Tele 1 Genel Yayın Yönetmeni gazeteci Merdan Yanardağ’ın, canlı yaptığı bir konuşmada, "Abdullah Öcalan'a uygulanan tecritin hukukta hiçbir yeri yoktur. Ailesi ve avukatı ile bile görüşemiyor. Böyle bir düzen olur mu? Abdullah Öcalan; çok kitap okuyan, siyaseti doğru okuyan, doğru çözümleyen son derece zeki bir kişidir" şeklinde kullandığı ifadeler tepkilere neden oldu.

RTÜK'ün soruşturma başlatacağını duyurduğu konu ile ilgili sosyal medya hesabından bir paylaşım yapan Ceza Hukukçusu Prof. Dr. Ersan Şen, Öcalan'ın devlete karşı en ağır suçtan önce idama mahkum olduğunu ancak bu cezanın kaldırılması ile birlikte koşullu salıverilmesiz ağırlaştırılmış müebbet hapis cezasına mahkum olduğunu anımsattı.

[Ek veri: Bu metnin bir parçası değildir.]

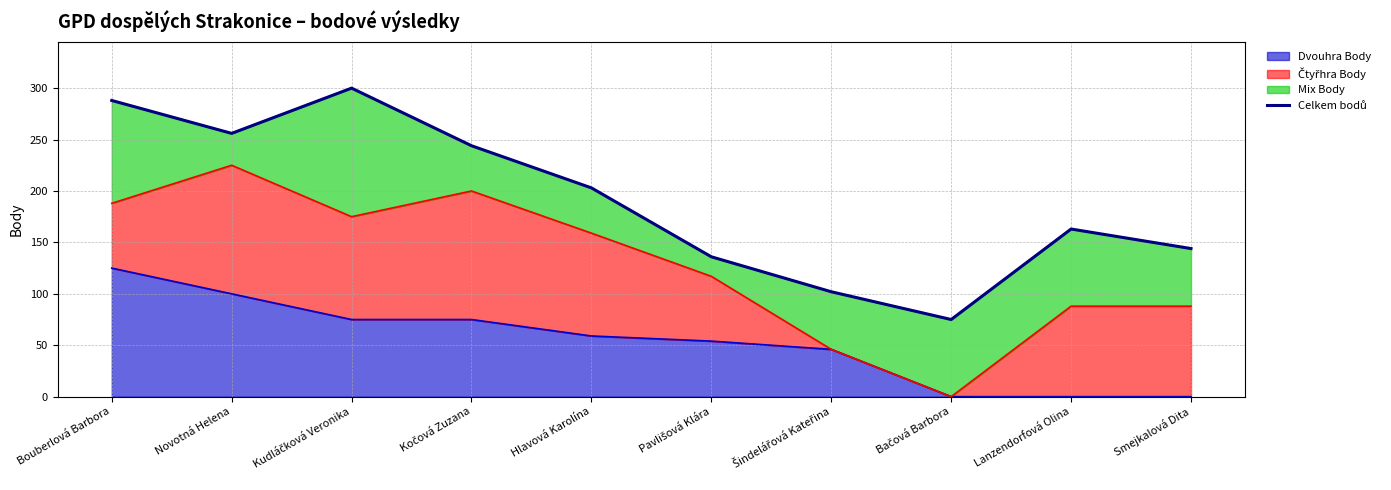

Is it true that the value at Bouberlová Barbora is 444?

False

Şen'in açıklamaları şu şekilde:

"Türkiye Cumhuriyeti’ne ve Türk Milleti’ne karşı işlenebilecek en ağır suçtan önce idama, bu cezanın kaldırılması ile koşullu salıverilmesiz ağırlaştırılmış müebbet hapis cezasına mahkum olan Öcalan’ın; umut hakkı gerekçesiyle cezaevinde 25. yılını dolduracağı 15 Şubat 2024 tarihinde, hatta 5275 sayılı Ceza İnfaz Kanunu’nun m.107/16 ve Geçici m.2 hükümlerinden dolayı, m.107/4 uyarınca 36. yılını dolduracağı 15 Şubat 2035’de de tahliye edilemez.

Şu veya bu sebeple gündeme getirilen konu ile ilgili hükümler nettir. Devlete ve Millete karşı işlenen suçtan hükmedilen ağırlaştırılmış müebbet hapis cezasının infazı hayat boyu devam eder. İnsan Hakları Avrupa Mahkemesi’nin kararlarında geçen; en geç 25 yılda hükümlüye tanınması gereken koşullu salıverilmenin gözden geçirilmesi, yani umut hakkı bağlayıcı bir sözleşme veya kanun hükmü olmadığından, Anayasa m.90/5’e de aykırılık bulunmamaktadır."